§ WHAT TO WORK ON:
• A. Please decide whether each statement agrees with the rifle-design discussion, giving yes or no plus the deciding words quoted from it: (i) the AR18/180 is called the true parent of modern short stroke/tappet piston guns; (ii) Stoner was around 40 when he did the AR10; (iii) Sullivan is described as the largest fan of DI.
• B. Reproduce the stretch of the rifle-design discussion from "Stoner was around" through "a fine job.".

Ok. I get where your coming from, in the technical sense. But, don't you think Stoner might have thought he finally got it the way be wanted it.
The pin in the receiver extention, was not his idea, it was someone else's R&D. Roller cam, coatings,etc... evolving technology from other sources. And wasn't a piston was one of his designs?
I agree with what you on the improvements made in TDP make the modern weapon great, don't you think he did a good job of laying the foundation?
Not arguing, just sayin...
I think DI is one of the best systems, but I really can't tell if that is because we have done such a good job with it , and I too don't want to argue.
AR18/180, is the true parent to modern short stroke/tappet piston guns.
Stoner was around 32 when he did the AR10, he never did another DI system after the 15(retirement exemption with Reed Knight). Piston or DI, and rotating bolt are good parameters for a sound design and what their (stoner/sullivan/freemont) design legacy has shown us.
Sullivan is still alive, and he is not the largest fan of DI. When I read the SAR article I was amazed at how much was just done on a whim but has never ever changed. The .223 round wasn't that well thought out but it does a fine job.
In meeting people in this profession I come across 2 types of thinkers. 1 type is the type that says everything was very well calculated and basically perfect and if we vary we dont know what we are doing because we don't know what they were thinking when they did it originally, the other type is the type that puts all in question and occasionally misses the historical relavance of some designs and where they lead.
They both have their issues. In the end if it works it works. Maybe looking past fouling and kinematics the DI system provides a more reliable cycle from the compressible flow type push of its "piston".
The ultimax is the best gun ever invented hands down(my opinion but that is all that matters in this head).

§ DATASET CONTENT:
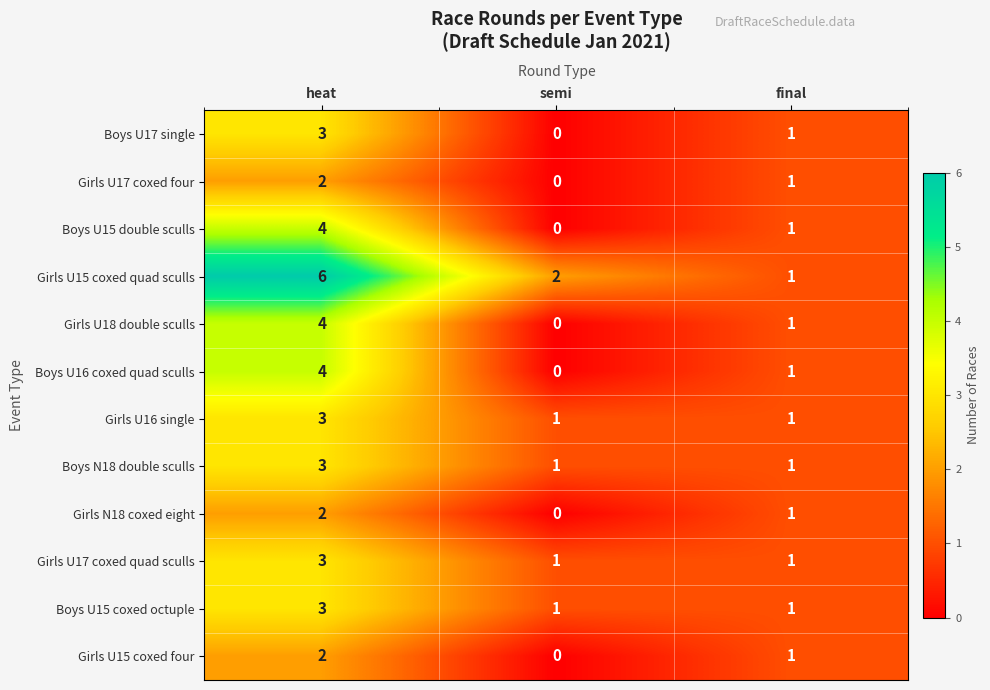

How many Boys U16 coxed quad sculls values are between 0 and 4?

3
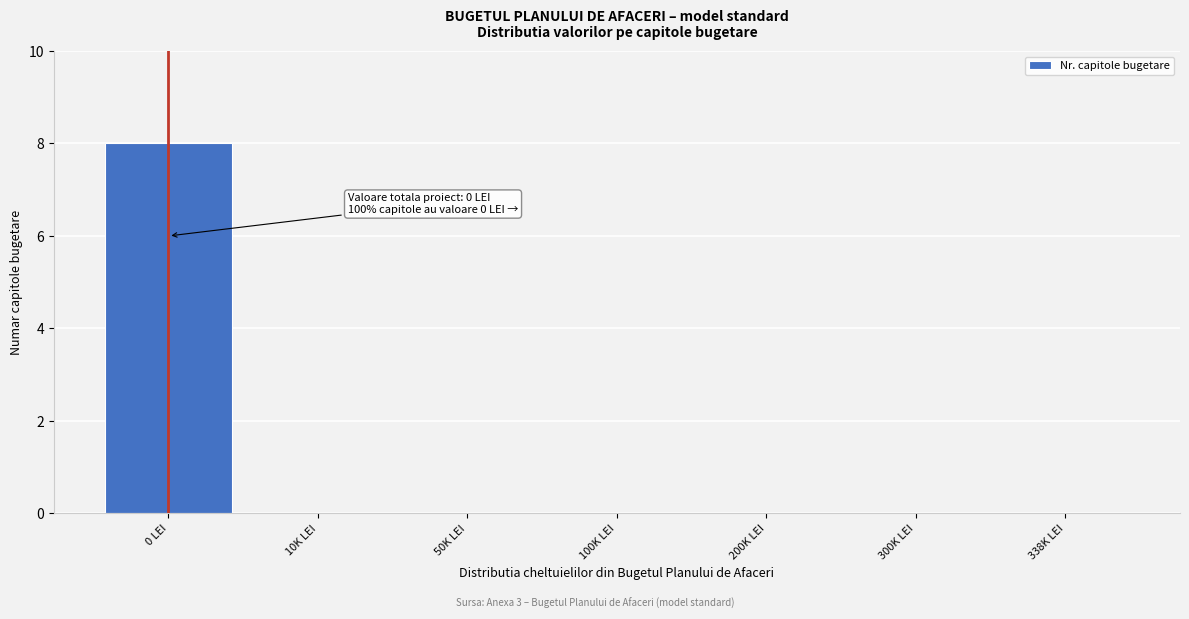

Reading right to left, what are all the values shown in this chart?

338K LEI=0	300K LEI=0	200K LEI=0	100K LEI=0	50K LEI=0	10K LEI=0	0 LEI=8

§ ANSWERS:
• A.
(i) Yes: "AR18/180, is the true parent to modern short stroke/tappet piston guns."
(ii) No: "Stoner was around 32 when he did the AR10"
(iii) No: "he is not the largest fan of DI"

• B.
Stoner was around 32 when he did the AR10, he never did another DI system after the 15(retirement exemption with Reed Knight). Piston or DI, and rotating bolt are good parameters for a sound design and what their (stoner/sullivan/freemont) design legacy has shown us.
Sullivan is still alive, and he is not the largest fan of DI. When I read the SAR article I was amazed at how much was just done on a whim but has never ever changed. The .223 round wasn't that well thought out but it does a fine job.